(Saved entries)
=====

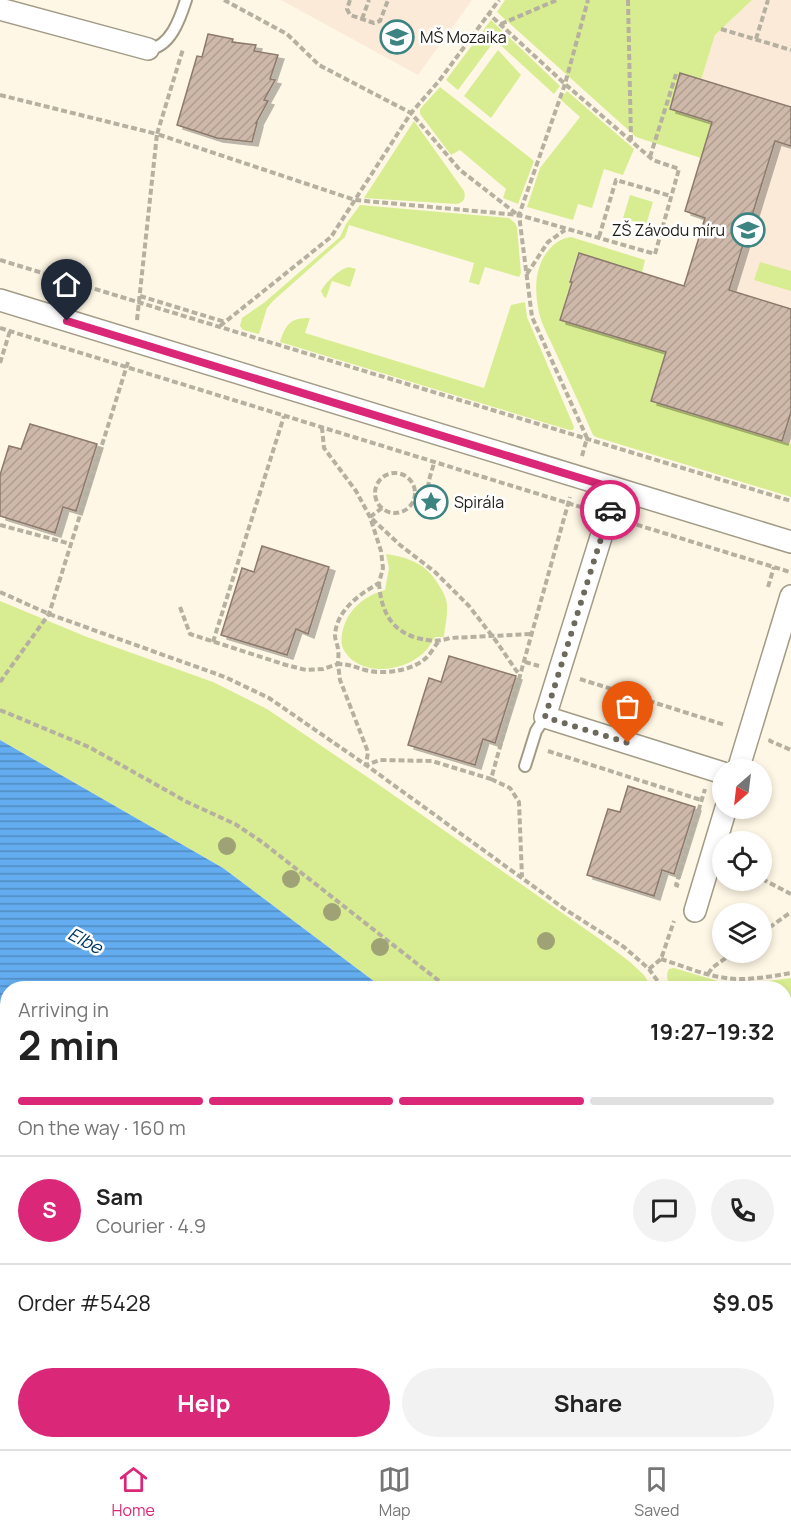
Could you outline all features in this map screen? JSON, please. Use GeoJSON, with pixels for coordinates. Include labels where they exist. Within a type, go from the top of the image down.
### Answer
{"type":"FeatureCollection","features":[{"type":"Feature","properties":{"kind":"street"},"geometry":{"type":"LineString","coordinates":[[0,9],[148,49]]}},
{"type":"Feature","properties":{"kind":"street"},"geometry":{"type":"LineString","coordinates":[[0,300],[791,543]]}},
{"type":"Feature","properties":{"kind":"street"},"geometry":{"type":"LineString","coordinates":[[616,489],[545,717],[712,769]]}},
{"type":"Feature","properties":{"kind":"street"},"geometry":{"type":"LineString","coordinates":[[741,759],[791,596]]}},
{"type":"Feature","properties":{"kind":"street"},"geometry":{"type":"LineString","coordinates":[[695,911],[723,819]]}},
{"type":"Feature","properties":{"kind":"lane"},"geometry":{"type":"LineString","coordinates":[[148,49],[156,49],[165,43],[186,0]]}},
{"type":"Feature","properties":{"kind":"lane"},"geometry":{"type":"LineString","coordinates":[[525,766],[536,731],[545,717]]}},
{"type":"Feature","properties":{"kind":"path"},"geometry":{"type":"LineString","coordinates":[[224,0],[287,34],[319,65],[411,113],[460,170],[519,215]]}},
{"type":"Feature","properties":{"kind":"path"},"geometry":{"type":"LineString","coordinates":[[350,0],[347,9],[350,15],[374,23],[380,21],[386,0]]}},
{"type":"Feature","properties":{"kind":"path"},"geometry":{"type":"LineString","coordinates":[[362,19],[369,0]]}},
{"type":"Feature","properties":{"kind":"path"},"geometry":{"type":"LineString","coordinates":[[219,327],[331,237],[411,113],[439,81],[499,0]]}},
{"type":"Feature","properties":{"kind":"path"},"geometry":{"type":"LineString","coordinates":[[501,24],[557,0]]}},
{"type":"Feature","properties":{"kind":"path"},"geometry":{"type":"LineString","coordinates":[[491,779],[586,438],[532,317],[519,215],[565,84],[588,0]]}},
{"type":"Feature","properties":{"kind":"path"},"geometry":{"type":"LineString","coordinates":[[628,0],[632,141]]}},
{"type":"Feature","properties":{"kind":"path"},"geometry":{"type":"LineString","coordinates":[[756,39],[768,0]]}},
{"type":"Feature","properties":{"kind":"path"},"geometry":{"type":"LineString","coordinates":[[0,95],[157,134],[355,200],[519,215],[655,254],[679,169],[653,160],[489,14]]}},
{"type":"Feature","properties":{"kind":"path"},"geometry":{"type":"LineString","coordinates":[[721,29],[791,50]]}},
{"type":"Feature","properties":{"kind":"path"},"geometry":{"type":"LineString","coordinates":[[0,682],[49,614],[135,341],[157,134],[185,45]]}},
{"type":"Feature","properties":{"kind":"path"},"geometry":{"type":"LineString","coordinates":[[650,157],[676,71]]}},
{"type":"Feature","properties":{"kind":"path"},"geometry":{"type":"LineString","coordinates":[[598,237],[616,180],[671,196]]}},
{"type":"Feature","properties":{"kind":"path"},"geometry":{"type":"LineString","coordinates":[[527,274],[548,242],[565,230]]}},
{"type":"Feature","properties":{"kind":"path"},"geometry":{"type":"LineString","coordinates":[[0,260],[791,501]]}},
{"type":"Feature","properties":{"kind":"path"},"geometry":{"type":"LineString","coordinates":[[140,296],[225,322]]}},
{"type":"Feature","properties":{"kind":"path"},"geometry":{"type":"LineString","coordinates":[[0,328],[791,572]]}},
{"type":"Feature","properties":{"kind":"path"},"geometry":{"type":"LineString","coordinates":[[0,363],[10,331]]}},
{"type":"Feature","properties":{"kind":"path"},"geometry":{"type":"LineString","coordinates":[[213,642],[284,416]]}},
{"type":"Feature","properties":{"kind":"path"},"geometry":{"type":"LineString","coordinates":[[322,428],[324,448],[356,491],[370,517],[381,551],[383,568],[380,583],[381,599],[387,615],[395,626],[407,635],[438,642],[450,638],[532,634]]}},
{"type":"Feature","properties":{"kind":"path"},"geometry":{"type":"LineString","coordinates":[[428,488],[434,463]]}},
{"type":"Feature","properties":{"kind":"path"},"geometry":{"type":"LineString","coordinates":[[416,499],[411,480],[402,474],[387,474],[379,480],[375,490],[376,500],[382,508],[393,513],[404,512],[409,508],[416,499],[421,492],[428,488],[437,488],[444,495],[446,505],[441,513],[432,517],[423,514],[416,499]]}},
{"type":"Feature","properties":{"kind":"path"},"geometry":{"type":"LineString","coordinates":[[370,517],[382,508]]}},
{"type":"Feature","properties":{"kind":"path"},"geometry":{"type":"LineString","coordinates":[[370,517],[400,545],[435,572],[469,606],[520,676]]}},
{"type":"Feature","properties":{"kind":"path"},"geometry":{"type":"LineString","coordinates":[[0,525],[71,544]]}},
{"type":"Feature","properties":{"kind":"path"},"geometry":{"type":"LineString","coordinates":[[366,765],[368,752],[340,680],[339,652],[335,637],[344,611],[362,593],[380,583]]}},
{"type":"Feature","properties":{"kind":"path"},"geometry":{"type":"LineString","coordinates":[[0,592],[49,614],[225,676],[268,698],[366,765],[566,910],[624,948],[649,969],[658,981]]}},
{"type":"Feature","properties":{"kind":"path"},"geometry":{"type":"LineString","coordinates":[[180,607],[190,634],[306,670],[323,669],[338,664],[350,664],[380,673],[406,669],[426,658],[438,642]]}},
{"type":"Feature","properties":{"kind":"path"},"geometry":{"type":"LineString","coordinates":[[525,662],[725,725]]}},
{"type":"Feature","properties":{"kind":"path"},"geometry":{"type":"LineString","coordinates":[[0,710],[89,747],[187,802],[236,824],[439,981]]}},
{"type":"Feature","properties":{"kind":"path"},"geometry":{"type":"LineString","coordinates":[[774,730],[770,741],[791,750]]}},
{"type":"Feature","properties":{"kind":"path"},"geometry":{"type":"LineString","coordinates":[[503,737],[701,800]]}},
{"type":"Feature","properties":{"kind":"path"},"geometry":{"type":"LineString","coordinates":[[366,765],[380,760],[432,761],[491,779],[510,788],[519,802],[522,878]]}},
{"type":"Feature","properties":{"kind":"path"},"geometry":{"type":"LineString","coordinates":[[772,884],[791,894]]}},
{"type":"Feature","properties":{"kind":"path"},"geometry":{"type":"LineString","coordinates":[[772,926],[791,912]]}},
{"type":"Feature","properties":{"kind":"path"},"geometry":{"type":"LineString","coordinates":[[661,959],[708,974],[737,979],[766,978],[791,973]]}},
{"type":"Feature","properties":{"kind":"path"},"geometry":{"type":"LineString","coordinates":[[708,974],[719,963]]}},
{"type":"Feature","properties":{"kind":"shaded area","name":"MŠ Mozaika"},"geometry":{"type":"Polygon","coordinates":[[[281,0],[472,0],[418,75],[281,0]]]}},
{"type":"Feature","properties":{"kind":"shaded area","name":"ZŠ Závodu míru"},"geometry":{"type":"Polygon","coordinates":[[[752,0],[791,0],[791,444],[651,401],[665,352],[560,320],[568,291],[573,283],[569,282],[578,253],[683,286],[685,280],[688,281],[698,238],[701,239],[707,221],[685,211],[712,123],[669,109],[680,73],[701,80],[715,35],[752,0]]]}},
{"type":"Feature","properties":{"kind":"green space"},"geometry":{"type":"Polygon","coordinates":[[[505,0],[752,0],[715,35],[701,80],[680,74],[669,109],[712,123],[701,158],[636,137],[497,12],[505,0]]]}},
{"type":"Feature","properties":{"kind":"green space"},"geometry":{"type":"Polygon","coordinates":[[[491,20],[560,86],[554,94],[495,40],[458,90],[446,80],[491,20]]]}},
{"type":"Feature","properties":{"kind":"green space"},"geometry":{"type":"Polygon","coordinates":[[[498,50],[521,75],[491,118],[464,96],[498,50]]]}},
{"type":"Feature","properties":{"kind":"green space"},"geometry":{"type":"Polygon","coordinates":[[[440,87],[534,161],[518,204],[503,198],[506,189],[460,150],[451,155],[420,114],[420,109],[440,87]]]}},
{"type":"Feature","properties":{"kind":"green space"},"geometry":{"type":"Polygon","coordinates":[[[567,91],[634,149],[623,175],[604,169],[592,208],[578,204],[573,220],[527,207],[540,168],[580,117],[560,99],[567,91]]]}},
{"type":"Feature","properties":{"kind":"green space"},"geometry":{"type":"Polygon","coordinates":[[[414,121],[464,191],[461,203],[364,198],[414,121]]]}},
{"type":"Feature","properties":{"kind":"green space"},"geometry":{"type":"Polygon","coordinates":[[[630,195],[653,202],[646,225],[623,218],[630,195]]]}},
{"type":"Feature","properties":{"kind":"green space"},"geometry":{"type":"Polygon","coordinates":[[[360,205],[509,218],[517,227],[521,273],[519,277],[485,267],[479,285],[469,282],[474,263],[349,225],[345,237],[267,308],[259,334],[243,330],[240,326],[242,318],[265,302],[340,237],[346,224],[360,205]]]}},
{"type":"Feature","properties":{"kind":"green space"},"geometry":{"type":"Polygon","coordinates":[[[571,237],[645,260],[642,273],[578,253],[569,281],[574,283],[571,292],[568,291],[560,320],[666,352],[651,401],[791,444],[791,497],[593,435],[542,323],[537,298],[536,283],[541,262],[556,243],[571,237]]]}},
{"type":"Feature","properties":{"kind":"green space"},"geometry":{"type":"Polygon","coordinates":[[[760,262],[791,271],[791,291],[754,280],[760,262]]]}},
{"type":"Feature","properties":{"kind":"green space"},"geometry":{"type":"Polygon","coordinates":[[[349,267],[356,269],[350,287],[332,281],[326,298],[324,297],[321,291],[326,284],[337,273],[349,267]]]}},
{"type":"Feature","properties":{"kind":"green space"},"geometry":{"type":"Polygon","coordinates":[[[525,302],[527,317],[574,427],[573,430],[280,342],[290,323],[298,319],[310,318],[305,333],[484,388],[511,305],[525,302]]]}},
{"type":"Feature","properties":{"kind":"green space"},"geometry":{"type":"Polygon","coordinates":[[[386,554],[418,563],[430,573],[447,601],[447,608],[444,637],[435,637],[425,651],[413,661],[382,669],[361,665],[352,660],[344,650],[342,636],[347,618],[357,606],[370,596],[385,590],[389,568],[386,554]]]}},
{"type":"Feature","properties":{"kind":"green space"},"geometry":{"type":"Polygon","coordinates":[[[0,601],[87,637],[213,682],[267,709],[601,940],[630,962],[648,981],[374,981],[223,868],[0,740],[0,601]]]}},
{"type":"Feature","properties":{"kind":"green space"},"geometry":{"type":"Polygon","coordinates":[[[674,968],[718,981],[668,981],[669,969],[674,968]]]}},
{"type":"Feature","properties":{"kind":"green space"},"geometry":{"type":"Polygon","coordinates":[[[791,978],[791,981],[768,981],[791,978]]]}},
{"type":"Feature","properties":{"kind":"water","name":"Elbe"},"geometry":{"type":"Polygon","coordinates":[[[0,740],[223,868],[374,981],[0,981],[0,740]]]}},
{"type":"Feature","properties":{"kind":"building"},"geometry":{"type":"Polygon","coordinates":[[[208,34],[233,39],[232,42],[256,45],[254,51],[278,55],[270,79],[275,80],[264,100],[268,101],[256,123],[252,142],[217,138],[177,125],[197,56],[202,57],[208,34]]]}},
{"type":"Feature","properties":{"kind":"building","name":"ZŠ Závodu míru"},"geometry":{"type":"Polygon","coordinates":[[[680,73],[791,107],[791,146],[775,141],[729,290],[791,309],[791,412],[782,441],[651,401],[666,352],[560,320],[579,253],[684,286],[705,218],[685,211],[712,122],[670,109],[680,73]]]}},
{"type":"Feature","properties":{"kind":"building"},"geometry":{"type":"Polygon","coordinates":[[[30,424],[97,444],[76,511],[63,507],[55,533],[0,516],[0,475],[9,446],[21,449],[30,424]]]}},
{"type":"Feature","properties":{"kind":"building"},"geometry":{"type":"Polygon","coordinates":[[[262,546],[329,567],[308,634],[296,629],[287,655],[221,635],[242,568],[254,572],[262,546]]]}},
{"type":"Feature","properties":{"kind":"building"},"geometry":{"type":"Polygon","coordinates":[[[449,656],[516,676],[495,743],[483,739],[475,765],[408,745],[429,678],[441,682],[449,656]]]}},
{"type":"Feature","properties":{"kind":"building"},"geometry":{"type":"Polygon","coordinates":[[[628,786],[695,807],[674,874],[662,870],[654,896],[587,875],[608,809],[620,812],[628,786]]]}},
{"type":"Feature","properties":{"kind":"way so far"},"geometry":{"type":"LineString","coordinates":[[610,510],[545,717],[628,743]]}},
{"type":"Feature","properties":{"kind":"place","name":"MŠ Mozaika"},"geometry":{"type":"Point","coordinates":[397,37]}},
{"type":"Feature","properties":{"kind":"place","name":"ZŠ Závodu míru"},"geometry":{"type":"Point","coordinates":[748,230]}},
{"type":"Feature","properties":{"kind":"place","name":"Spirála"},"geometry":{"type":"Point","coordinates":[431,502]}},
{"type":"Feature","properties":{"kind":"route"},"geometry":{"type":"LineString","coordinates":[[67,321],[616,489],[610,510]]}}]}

=====

Task brief: Say how many lines above include "Point", please, and nothing else.

Task answer: 3